È importante capire se è più conveniente chiedere un prestito oppure se ricorrere a un fido bancario, così da avere ben chiaro a chi rivolgersi in caso si necessiti di un finanziamento. Prima di rispondere a questa domanda bisogna fare chiarezza su cosa si intende per l’uno e l’altro.

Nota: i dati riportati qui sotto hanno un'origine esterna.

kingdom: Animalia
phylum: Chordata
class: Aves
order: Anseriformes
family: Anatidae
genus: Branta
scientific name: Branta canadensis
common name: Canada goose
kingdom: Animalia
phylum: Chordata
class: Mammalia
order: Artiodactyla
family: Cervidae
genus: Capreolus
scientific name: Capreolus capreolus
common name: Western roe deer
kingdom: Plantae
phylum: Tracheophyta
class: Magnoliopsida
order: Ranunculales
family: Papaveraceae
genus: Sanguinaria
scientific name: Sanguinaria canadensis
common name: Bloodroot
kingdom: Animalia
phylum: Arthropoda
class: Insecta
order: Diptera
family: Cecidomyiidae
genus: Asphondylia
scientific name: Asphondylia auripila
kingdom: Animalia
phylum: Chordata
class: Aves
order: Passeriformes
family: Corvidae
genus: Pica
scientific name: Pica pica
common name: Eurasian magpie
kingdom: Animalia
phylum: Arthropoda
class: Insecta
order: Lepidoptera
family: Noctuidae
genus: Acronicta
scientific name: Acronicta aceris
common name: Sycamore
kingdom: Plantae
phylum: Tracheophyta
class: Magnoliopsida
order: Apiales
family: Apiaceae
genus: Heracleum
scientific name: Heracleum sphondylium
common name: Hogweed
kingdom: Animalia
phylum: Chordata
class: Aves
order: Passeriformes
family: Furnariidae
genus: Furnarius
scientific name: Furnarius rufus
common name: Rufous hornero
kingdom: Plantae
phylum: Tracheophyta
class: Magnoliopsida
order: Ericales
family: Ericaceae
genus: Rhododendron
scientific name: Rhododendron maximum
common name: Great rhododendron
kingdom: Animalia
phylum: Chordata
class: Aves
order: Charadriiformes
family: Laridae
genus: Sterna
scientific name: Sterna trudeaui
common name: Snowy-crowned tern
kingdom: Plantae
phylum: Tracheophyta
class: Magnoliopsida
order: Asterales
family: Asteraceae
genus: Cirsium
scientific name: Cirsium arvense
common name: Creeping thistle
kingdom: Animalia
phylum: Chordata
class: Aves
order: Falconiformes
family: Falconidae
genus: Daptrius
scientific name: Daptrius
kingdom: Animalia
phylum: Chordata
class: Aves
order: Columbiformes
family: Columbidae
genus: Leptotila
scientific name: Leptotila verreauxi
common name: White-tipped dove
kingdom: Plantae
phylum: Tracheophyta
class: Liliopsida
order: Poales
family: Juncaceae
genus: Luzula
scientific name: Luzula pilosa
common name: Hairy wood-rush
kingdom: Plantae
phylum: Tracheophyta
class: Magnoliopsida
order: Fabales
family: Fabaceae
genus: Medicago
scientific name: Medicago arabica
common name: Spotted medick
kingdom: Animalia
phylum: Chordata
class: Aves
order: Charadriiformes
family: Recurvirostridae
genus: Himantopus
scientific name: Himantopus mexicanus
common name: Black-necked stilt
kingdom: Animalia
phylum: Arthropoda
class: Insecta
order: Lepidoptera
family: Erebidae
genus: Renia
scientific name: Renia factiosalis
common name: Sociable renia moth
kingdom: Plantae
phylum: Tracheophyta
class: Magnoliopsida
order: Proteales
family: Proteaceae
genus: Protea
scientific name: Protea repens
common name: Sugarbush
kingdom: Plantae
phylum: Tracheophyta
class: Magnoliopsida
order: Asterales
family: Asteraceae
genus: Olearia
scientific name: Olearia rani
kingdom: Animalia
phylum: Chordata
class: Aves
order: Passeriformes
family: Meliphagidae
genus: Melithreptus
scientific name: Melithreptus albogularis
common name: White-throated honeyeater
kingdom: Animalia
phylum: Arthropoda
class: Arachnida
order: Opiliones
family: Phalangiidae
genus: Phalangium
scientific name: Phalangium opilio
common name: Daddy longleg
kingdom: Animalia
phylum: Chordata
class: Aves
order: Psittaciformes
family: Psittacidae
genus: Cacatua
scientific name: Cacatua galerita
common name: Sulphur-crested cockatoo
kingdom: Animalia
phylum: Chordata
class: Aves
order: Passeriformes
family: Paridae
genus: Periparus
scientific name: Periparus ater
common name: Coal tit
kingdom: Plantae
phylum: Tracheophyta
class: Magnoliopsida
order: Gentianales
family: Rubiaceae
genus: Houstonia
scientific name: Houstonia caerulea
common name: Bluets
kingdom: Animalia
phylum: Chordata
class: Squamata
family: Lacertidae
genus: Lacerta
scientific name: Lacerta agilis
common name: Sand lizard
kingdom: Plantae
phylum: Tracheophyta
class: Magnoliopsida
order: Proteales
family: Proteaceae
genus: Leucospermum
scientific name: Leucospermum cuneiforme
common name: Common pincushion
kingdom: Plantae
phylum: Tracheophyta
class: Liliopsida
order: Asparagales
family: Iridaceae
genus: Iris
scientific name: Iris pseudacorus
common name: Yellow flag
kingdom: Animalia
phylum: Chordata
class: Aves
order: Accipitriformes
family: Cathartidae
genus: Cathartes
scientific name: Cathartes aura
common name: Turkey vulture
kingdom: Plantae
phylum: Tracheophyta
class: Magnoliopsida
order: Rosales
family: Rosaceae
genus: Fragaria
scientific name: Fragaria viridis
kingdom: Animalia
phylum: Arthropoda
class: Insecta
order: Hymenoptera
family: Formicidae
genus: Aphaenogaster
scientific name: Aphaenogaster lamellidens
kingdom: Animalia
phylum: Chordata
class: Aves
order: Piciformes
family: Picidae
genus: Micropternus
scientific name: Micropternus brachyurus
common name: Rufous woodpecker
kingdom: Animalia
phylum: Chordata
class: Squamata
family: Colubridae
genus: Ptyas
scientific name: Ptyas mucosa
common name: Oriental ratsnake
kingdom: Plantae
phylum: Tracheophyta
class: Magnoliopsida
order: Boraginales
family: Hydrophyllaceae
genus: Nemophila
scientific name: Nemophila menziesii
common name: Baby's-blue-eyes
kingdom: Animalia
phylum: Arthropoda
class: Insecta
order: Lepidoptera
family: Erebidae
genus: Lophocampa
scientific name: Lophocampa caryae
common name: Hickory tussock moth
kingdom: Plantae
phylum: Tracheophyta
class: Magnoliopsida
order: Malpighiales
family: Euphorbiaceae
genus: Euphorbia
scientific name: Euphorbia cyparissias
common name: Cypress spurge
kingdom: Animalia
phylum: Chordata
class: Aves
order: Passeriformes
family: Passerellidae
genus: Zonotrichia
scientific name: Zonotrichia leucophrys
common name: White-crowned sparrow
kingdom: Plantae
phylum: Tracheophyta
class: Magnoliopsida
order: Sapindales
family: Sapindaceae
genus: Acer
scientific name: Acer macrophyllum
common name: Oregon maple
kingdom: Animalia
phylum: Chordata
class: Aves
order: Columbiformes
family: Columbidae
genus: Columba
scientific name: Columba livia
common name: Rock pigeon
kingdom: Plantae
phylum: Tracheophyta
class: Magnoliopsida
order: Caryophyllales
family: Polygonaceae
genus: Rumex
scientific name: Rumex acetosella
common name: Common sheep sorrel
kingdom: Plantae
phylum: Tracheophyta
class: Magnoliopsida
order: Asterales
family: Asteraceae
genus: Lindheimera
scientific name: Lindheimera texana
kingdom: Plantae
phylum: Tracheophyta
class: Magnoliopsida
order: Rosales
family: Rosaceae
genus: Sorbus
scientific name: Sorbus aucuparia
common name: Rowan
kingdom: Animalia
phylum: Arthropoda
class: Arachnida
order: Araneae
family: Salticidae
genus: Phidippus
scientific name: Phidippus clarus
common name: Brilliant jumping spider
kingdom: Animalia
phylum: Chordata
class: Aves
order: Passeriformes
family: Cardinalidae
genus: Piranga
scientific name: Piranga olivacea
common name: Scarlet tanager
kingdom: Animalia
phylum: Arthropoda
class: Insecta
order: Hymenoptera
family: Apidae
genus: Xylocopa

Nel dettaglio, il fido bancario è quel finanziamento al quale possono ricorrere sia i privati che le imprese. Ai clienti che ne ricorrono la banca mette a disposizione una certa somma di denaro nel caso in cui il saldo sia in negativo. Con la richiesta di fido, per la quale è necessario pagare un corrispettivo e presentare le dovute garanzie, il cliente acquisisce il diritto a utilizzare la somma prestabilita in caso di necessità; questo, però, può essere fatto per una sola volta – in caso di apertura semplice – oppure con più soluzioni – per l’apertura in conto corrente – ma in quest’ultimo caso è necessario che la somma utilizzata venga coperta con i successivi versamenti. In ogni caso comunque la somma utilizzata va restituita corrispondendo gli interessi, i quali variano a seconda del contratto firmato. A differenza del prestito chi richiede un fido può anche non utilizzare tutta la somma richiesta, ma solamente una parte; l’importo da restituire, quindi, dipenderà da quanto è stato effettivamente utilizzato.

Con il prestito, invece, tutta la somma ricevuta va restituita, indipendentemente dal fatto che questa sia stata spesa o no. La commissione da pagare per aver richiesto un fido ammonta a un massimo di 0,50% per trimestre, da calcolare sulla somma messa a disposizione del cliente o non su quello effettivamente utilizzato. Il tasso di interesse, invece, varia a seconda della banca alla quale ci si rivolge; la stessa cosa vale per gli interessi del prestito. Complessivamente però, i tassi per i prestiti sono più bassi di quelli del fido. Ricapitolando: da una parte il fido conviene perché permette di preventivare una somma ma poi di utilizzarne solo una parte, pagando quindi gli interessi solo sulla parte utilizzata. D’altra parte, invece, il prestito è più conveniente perché sulla somma complessiva si pagano meno interessi.

Quale scegliere quindi? Dipende dalla vostra necessità: solitamente, infatti, si ricorre al prestito per finanziare gli investimenti, mentre con il fido si finanzia la gestione ordinaria; si tratta quindi di una sorta di ‘serbatoio’ di garanzia al quale ricorrere per esigenze finanziarie di breve durata.